Between 31.6% and 39.2% of Japanese women born in the year 2000 will not have children, according to estimates by the National Institute for Population and Social Security Research in Tokyo.
Japan has the highest proportion of women aged 50 without children among developed countries, reports the Nikkei Asia portal, citing data from the Organization for Economic Cooperation and Development (OECD). According to statistics, the 27% of Japanese born in 1970 I had not had any children upon reaching the age of 50.
It is, by far, the highest number among the other 17 countries with comparable data. The second country is Finland, with a 20.7%. Austria and Spain rank third and fourth, respectively. Although the OECD data does not include Germany, Nikkei points out that the country’s own statistics indicate that among women born in 1969, 21% do not have children.
Furthermore, while Western countries have managed to reduce the percentage of childless women by helping people balance work and family life, Japan has not been able to do so, even among the younger generations. Between 31.6% and 39.2% of the Japanese born in the year 2000 will not have children throughout his life, Nikkei cites estimates from the Tokyo National Institute for Population Research and Social Security (IPSS).
Reasons not to have children
Japanese women still do not have children for various reasons: the most frequent in recent years has been the difficulty to marry, says Rie Moriizumi, principal investigator of the IPSS. This is the reason that affects women between the ages of 25 and 49.

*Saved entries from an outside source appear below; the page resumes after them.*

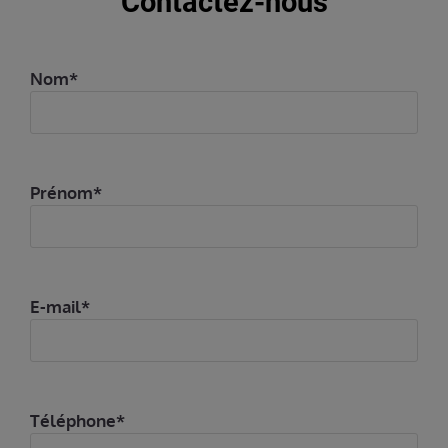
Contactez-nous
Nom*
Prénom*
E-mail*
Téléphone*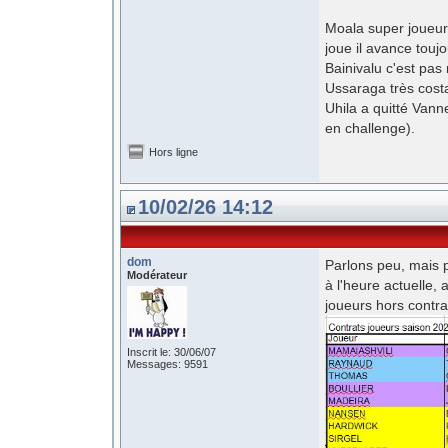
Moala super joueur
joue il avance toujo
Bainivalu c'est pas
Ussaraga très costa
Uhila a quitté Vann
en challenge).
Hors ligne
10/02/26 14:12
dom
Parlons peu, mais p
Modérateur
à l'heure actuelle,
joueurs hors contra
Inscrit le: 30/06/07
Messages: 9591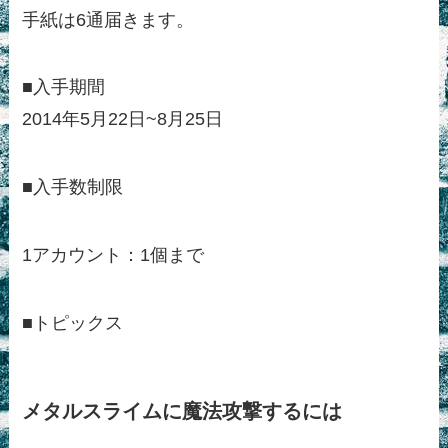
手紙は6通届きます。
■入手期間
2014年5月22日~8月25日
■入手数制限
1アカウント：1個まで
■トピックス
メタルスライムに魔法攻撃するには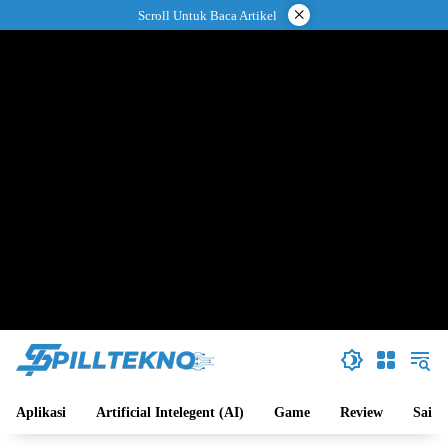
Langsung
×
Scroll Untuk Baca Artikel
ke
konten
Aplikasi
Artificial Intelegent (AI)
Game
Review
Sains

The Japanese who they don’t want to have children They constitute the second largest contingent, with 5% of the country’s female population. This number has grown especially among the younger generations. However, single women are more likely to decide not to have children if they have a low income or have not found a partner. “This suggests that more women than they have given up having children than those who have actively chosen not to have them,” says Moriizumi.
The group born between 1965 and 1970, which has a particularly high proportion of childless women, was the first generation to experience the effects of equal employment opportunities between men and women. The women who entered the labor market could not reconcile work and family, forcing many to choose between quit your job or give up having children to continue his career.
However, it is expected that the current Japanese government expand financial aid to families with children. A part of the population is also requesting labor reforms that would help parents reconcile raising children with their working lives.
Lack of support
Meanwhile, not having children usually lead to an insufficient social support networkAya Abe, a professor at Tokyo Metropolitan University, told Nikkei. A large percentage of childless individuals, especially poor men, suffer from a lack of daily support, such as help with minor chores, and emotional support, lacking someone to turn to to vent.
“Research conducted in Europe shows that childless individuals in family-oriented countries have a greater tendency to isolate. Here in Japan we depend a lot on family to support us. Now that isolation is becoming a serious social problem, it is imperative that we create a society where people can live without worries,” Abe said.